* _HOW TO COMPLETE THIS TASK_: Make an exact copy of the records that follow, with each picture omitted.

* _SOURCE DATA_:
# # # # #
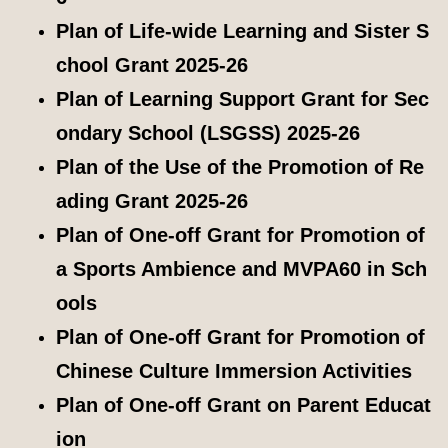
Plan of Life-wide Learning and Sister S
chool Grant 2025-26
Plan of Learning Support Grant for Sec
ondary School (LSGSS) 2025-26
Plan of the Use of the Promotion of Re
ading Grant 2025-26
Plan of One-off Grant for Promotion of
a Sports Ambience and MVPA60 in Sch
ools
Plan of One-off Grant for Promotion of
Chinese Culture Immersion Activities
Plan of One-off Grant on Parent Educat
ion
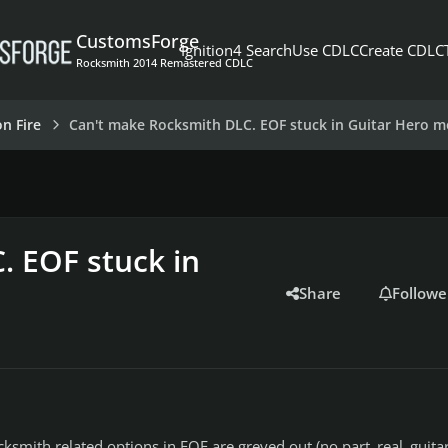
CustomsForge
Ignition4 Search
Use CDLC
Create CDLC
Rocksmith 2014 Remastered CDLC
on Fire
Can't make Rocksmith DLC. EOF stuck in Guitar Hero 
. EOF stuck in
Share
Followe
ocksmith related options in EOF are greyed out (no part_real_guitar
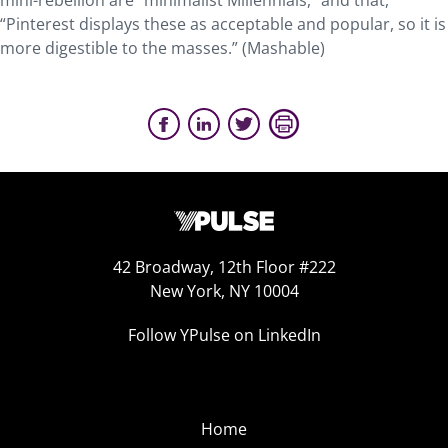
mini-rebellion are “minimalist Millennials,” and that,
“Pinterest displays these as acceptable and popular, so it is
more digestible to the masses.” (Mashable)
42 Broadway, 12th Floor #222
New York, NY 10004
Follow YPulse on LinkedIn
Home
# # # # #
* _EXERCISE ANSWER_:
Plan of Life-wide Learning and Sister S
chool Grant 2025-26
Plan of Learning Support Grant for Sec
ondary School (LSGSS) 2025-26
Plan of the Use of the Promotion of Re
ading Grant 2025-26
Plan of One-off Grant for Promotion of
a Sports Ambience and MVPA60 in Sch
ools
Plan of One-off Grant for Promotion of
Chinese Culture Immersion Activities
Plan of One-off Grant on Parent Educat
ion
CustomsForge
Ignition4 Search
Use CDLC
Create CDLC
Rocksmith 2014 Remastered CDLC
on Fire
Can't make Rocksmith DLC. EOF stuck in Guitar Hero 
. EOF stuck in
Share
Followe
ocksmith related options in EOF are greyed out (no part_real_guitar
mini-rebellion are “minimalist Millennials,” and that,
“Pinterest displays these as acceptable and popular, so it is
more digestible to the masses.” (Mashable)
42 Broadway, 12th Floor #222
New York, NY 10004
Follow YPulse on LinkedIn
Home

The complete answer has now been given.